*WORK INSTRUCTIONS:* Which lines in the records below contain the word "left"? Copy each one.

*** INFORMATION PROVIDED ***

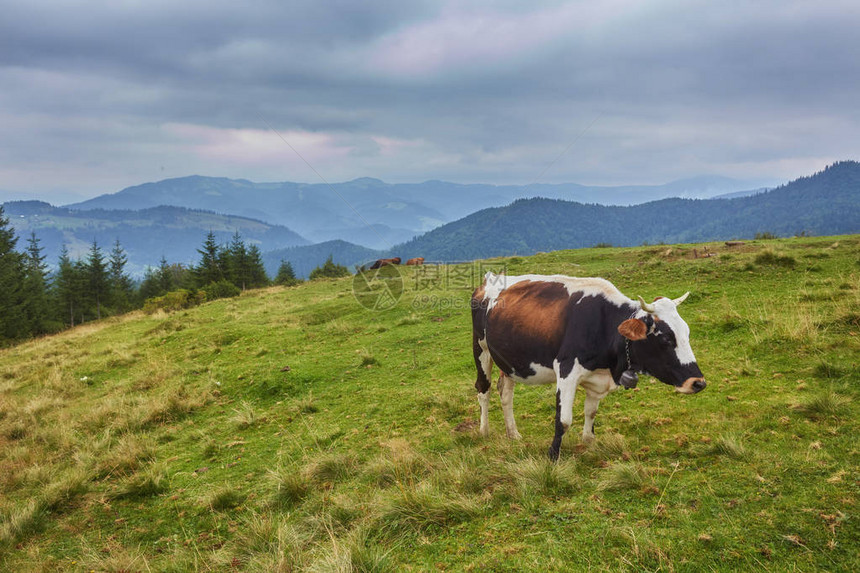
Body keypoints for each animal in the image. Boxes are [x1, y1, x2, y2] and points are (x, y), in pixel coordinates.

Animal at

*** End of INFORMATION PROVIDED ***
*** INFORMATION PROVIDED ***

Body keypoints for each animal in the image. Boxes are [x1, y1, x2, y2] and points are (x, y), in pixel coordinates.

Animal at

*** End of INFORMATION PROVIDED ***
*** INFORMATION PROVIDED ***

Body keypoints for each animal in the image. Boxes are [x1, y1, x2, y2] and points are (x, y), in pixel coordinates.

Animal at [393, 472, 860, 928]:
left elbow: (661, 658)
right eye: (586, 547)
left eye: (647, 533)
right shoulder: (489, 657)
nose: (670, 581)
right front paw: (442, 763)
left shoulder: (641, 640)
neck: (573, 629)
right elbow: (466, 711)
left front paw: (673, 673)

*** End of INFORMATION PROVIDED ***

*SOLUTION:*
left elbow: (661, 658)
left eye: (647, 533)
left shoulder: (641, 640)
left front paw: (673, 673)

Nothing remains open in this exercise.